Frühe Bären waren Allesfresser: Dreidimensionale Kieferanalysen enthüllen ihren Speiseplan
Spezielle 3D Formanalysen seiner Kieferknochen zeigen: Der ausgestorbene
Bär Ursus minimus, eine der ältesten Bärenarten Europas, hatte ein breites
Nahrungsspektrum ohne eine Spezialisierung auf Insekten – anders als
bisher angenommen. Er war damit besonders anpassungsfähig an ein
wechselndes Nahrungsangebot. SNSB Zoologin Anneke van Heteren
veröffentlichte die Ergebnisse ihrer Studie nun in der Fachzeitschrift
Boreas.
Ursus minimus – vermutlich der gemeinsame Vorfahr der meisten modernen
Bärenarten – lebte vor 4,9 bis ungefähr 1,8 Millionen Jahren, zur Zeit des
Pliozäns möglicherweise bis ins frühe Pleistozän, in Europa. Er ist der
erste Schwarzbär Europas und damit der älteste bisher bekannte Vertreter
der Gattung Ursus, zu der auch heutige Braun- und Eisbären gehören. Bisher
gingen Forschende davon aus, dass sich der Ur-Bär hauptsächlich von
Insekten ernährte. Eine neue Studie der SNSB-Zoologin Anneke van Heteren
zeigt nun ein anderes Bild: Ursus minimus, der sogenannte Auvergne-Bär,
war höchstwahrscheinlich ein typischer Allesfresser – ganz ohne spezielle
Vorliebe für Insekten. Die Säugetierexpertin verglich für ihre
Forschungsarbeit Kiefer von Ursus minimus mit denen anderer moderner sowie
früherer Bärenarten mit ganz unterschiedlichen Nahrungsspektren – darunter
Spezialisten wie der insektenfressende Malaienbär, der fleischfressende
Eisbär oder der rein vegetarisch lebende Panda. Die Kiefer der Bären
unterscheiden sich insbesondere in ihrer Biomechanik beim Kauen der
Nahrung.
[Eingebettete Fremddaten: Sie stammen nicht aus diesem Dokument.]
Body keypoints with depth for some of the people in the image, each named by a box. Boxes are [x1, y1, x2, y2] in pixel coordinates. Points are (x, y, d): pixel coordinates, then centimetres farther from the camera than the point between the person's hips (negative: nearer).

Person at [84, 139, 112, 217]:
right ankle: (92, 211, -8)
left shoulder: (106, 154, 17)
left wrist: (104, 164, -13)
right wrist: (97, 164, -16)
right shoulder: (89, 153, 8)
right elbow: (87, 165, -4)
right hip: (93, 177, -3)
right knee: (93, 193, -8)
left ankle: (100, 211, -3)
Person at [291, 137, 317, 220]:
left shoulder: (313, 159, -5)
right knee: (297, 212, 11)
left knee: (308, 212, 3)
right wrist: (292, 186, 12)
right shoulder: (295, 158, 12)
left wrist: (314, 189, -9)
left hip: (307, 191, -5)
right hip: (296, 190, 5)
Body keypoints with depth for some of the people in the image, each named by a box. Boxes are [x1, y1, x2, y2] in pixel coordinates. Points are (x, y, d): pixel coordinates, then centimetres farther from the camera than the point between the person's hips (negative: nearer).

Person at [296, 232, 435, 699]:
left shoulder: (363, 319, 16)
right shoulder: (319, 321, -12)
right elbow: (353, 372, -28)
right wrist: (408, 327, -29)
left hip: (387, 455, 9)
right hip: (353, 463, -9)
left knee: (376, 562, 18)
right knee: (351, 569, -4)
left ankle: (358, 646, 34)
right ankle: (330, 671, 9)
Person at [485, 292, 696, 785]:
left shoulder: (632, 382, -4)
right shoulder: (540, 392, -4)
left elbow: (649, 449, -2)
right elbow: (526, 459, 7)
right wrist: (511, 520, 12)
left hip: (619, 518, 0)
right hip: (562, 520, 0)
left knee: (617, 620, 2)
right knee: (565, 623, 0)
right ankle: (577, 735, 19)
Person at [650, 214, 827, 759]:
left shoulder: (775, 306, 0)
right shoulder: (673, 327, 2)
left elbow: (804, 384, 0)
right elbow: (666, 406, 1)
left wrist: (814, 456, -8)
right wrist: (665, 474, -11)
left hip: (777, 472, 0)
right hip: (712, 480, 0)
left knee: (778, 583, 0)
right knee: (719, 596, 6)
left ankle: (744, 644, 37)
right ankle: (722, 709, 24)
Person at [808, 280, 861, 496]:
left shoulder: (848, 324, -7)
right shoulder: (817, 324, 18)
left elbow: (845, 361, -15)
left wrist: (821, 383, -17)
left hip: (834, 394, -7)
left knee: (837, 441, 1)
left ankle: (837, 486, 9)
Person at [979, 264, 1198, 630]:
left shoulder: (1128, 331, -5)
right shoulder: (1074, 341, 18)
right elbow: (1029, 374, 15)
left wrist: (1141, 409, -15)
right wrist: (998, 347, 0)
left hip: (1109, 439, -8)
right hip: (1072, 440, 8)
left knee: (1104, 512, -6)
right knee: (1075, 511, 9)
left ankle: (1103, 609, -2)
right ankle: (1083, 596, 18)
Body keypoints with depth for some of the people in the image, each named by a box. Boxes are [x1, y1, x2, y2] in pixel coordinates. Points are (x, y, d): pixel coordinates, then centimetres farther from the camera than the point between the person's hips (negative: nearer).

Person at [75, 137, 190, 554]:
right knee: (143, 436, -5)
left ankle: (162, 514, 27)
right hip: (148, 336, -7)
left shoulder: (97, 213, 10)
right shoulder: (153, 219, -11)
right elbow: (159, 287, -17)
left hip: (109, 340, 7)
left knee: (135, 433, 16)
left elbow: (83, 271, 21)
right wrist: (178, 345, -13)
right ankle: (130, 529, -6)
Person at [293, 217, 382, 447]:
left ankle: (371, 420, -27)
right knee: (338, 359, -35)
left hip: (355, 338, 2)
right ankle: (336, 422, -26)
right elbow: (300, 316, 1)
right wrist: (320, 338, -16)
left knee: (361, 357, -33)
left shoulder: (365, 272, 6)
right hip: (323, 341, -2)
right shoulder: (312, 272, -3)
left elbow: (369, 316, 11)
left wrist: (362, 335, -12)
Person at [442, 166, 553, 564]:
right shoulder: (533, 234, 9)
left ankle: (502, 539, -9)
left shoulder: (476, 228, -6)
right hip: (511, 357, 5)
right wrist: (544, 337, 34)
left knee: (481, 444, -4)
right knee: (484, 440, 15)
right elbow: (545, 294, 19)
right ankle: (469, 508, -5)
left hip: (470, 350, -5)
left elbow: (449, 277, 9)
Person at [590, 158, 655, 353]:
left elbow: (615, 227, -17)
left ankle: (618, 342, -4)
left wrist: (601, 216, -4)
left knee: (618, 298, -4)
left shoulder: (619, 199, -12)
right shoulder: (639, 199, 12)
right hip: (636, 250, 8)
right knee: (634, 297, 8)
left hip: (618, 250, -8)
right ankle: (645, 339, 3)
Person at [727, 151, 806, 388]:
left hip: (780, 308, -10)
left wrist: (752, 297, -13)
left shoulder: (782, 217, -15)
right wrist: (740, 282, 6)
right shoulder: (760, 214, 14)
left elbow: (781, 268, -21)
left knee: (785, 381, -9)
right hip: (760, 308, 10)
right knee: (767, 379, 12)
Unterschiedliche Öffnungswinkel der Kiefer sowie die Lage der
Kaumuskulatur offenbaren die Ernährungsgewohnheiten der Tiere. Die
Forscherin aus München nutzte für ihre Studie die sogenannte geometrische
Morphometrie. Das ist die Vermessung von Skeletteilen mit Hilfe digitaler
Messpunkte, sogenannten Landmarks. Diese 3D-Formanalyse erlaubt es, die
Kieferknochen der Bären dreidimensional zu visualisieren und über
statistische Verfahren zu vergleichen.
„Als echter Allesfresser war Ursus minimus besonders flexibel und
anpassungsfähig und konnte sich leicht auf ein wechselndes Nahrungsangebot
einstellen. Diese allgemeine Anpassungsstrategie könnte die Grundlage für
die spätere Entwicklung spezialisierter Ernährungsformen bei den Bären
sein. Die Erkenntnisse über die Ernährungsgewohnheiten so ursprünglicher
Arten wie Ursus minimus liefert neue Zusammenhänge für unser Verständnis
der evolutionären Entwicklung der Bären und ihrer Anpassungen an sich
verändernde Umweltbedingungen“, erläutert Anneke van Heteren, Kuratorin an
der Zoologischen Staatssammlung München (SNSB-ZSM) und Autorin der Studie.
Die meisten heute noch lebenden sowie inzwischen ausgestorbenen Bärenarten
– mit ihrer gesamten Bandbreite an unterschiedlichen Ernährungsformen –
gehen auf den sehr ursprünglichen Ursus minimus zurück.